In the fall of 2014, Connecticut United Ways released the first statewide ALICE Report, a data-driven, comprehensive research project that quantifies the situation confronting many low-income working families across our state – in our urban, suburban and rural communities.

Six years ago Connecticut United Ways committed to shining a light on households that, despite working hard, live paycheck to paycheck and are unable to afford life’s most basic necessities such as housing, food, child care, transportation, technology and healthcare. We call these households ALICE, an acronym that stands for Asset Limited, Income Constrained Employed.

According to the 2018 Connecticut United Ways ALICE Report, Connecticut’s 3rd ALICE Report, 40 percent of Connecticut households are unable to make ends meet. Of this 40 percent, 30 percent (404,035 households) have earnings above the federal poverty line but below a basic cost-of-living threshold known as the Household Survival Budget.

ALICE cares for our children and aging parents, fixes our cars and works in our local grocery stores, retail stores, and restaurants. ALICE is our friend, neighbor, coworker and family member.
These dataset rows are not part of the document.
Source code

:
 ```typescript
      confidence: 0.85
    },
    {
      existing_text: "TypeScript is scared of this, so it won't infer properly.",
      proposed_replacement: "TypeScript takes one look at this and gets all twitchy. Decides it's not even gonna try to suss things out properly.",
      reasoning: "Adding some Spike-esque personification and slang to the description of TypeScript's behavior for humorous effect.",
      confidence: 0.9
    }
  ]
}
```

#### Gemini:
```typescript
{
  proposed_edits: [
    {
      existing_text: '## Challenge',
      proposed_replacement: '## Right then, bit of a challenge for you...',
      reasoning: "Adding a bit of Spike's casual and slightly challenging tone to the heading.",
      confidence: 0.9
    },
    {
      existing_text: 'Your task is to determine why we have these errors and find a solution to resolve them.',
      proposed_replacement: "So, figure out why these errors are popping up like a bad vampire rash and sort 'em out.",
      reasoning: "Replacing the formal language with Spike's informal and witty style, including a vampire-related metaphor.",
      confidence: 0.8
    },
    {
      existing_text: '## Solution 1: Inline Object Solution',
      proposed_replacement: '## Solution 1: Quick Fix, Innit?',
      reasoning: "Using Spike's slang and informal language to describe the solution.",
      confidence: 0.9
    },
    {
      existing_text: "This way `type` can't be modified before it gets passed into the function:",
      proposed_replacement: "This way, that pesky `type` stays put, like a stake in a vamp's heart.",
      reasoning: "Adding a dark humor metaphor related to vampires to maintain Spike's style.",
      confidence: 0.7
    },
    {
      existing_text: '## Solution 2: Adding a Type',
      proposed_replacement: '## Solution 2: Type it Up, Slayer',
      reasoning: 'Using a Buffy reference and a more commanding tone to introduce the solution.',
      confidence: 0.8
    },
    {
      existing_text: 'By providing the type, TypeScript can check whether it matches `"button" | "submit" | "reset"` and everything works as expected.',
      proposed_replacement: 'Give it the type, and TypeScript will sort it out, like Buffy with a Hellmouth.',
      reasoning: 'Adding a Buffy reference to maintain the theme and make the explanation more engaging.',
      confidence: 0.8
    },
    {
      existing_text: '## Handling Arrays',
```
We lean on ALICE for support; yet, many ALICE households are one emergency away from a financial crisis impacting their ability to feed their family, heat their home, maintain their housing, and ensure their medical care.
On Monday, February 25, Connecticut United Ways, the Commission on Women, Children and Seniors and the Commission on Equity and Opportunity are sponsoring a legislative forum on financial hardship. The forum will focus on the immediate needs of ALICE families and strategies to help families achieve financial security.
Click HERE to view the We Stand With ALICE Legislative Forum Agenda.
“The 2018 ALICE Report confirms that a significant number of Connecticut’s working families live under real financial strain, sometimes only one unexpected event away from distress” said Steven Hernández, Executive Director, Commission on Women, Children and Seniors, and Commission on Equity and Opportunity. “On February 25, we will bring together policymakers, researchers, business leaders, community providers and ALICE families to discuss how we can better serve those who struggle to make ends meet.”
The event will run from 1:00 p.m. to 3:00 p.m. in Room 2-E of the Legislative Office Building (LOB), at 300 Capital Avenue in Hartford. Coffee and light refreshments will be offered in the 2nd Floor Atrium prior to the event from 12:00-1:00 p.m.  The forum is free and open to the public, though anyone planning to attend is asked to register at: http://bit.ly/ALICE2019.
“ALICE households are vital to our state’s economic well-being, and we all know and depend on ALICE,” said Richard Porth, President and CEO of United Way of Connecticut. “The ALICE legislative forum provides an opportunity for people who care about ALICE to think together about short-term and longer-term strategies that can lead to opportunity and financial stability for ALICE households.”